Please copy exactly the lines from the top of the data through the line containing "從殺父逆倫案說到管教子女", and nothing else.

■ Stored entries:
=== Begin Enclosure ===
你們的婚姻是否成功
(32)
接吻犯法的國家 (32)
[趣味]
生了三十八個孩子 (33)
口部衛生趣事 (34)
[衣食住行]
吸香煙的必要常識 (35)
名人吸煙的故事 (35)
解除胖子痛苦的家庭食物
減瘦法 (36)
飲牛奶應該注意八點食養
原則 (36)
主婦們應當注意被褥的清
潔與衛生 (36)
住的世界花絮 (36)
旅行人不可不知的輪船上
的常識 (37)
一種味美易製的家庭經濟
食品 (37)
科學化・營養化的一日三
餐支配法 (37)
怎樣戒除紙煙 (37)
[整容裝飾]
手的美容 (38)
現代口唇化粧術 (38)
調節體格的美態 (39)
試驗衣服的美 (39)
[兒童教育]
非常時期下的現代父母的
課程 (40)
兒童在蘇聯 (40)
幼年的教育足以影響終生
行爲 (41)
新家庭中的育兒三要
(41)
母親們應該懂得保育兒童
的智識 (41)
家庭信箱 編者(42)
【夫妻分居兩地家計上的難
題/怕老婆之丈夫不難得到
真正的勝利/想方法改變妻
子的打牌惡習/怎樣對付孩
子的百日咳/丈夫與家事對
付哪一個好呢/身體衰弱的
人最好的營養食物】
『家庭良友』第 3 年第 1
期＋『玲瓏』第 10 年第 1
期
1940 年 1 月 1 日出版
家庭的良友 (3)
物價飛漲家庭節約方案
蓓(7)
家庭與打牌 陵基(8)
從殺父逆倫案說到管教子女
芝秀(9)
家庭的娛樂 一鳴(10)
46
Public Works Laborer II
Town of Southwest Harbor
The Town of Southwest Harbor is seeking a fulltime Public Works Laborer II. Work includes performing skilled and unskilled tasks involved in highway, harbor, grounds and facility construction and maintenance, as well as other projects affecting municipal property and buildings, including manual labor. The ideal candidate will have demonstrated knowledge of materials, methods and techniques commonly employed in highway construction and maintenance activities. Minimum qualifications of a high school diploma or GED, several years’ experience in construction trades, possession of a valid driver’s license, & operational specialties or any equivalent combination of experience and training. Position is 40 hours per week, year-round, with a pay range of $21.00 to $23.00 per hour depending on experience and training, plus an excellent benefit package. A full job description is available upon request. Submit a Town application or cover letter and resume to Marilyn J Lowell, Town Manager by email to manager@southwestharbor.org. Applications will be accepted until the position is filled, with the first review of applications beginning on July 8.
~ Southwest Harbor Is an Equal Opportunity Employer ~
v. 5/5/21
=== End Enclosure ===
■ Answer for this exercise:
你們的婚姻是否成功
(32)
接吻犯法的國家 (32)
[趣味]
生了三十八個孩子 (33)
口部衛生趣事 (34)
[衣食住行]
吸香煙的必要常識 (35)
名人吸煙的故事 (35)
解除胖子痛苦的家庭食物
減瘦法 (36)
飲牛奶應該注意八點食養
原則 (36)
主婦們應當注意被褥的清
潔與衛生 (36)
住的世界花絮 (36)
旅行人不可不知的輪船上
的常識 (37)
一種味美易製的家庭經濟
食品 (37)
科學化・營養化的一日三
餐支配法 (37)
怎樣戒除紙煙 (37)
[整容裝飾]
手的美容 (38)
現代口唇化粧術 (38)
調節體格的美態 (39)
試驗衣服的美 (39)
[兒童教育]
非常時期下的現代父母的
課程 (40)
兒童在蘇聯 (40)
幼年的教育足以影響終生
行爲 (41)
新家庭中的育兒三要
(41)
母親們應該懂得保育兒童
的智識 (41)
家庭信箱 編者(42)
【夫妻分居兩地家計上的難
題/怕老婆之丈夫不難得到
真正的勝利/想方法改變妻
子的打牌惡習/怎樣對付孩
子的百日咳/丈夫與家事對
付哪一個好呢/身體衰弱的
人最好的營養食物】
『家庭良友』第 3 年第 1
期＋『玲瓏』第 10 年第 1
期
1940 年 1 月 1 日出版
家庭的良友 (3)
物價飛漲家庭節約方案
蓓(7)
家庭與打牌 陵基(8)
從殺父逆倫案說到管教子女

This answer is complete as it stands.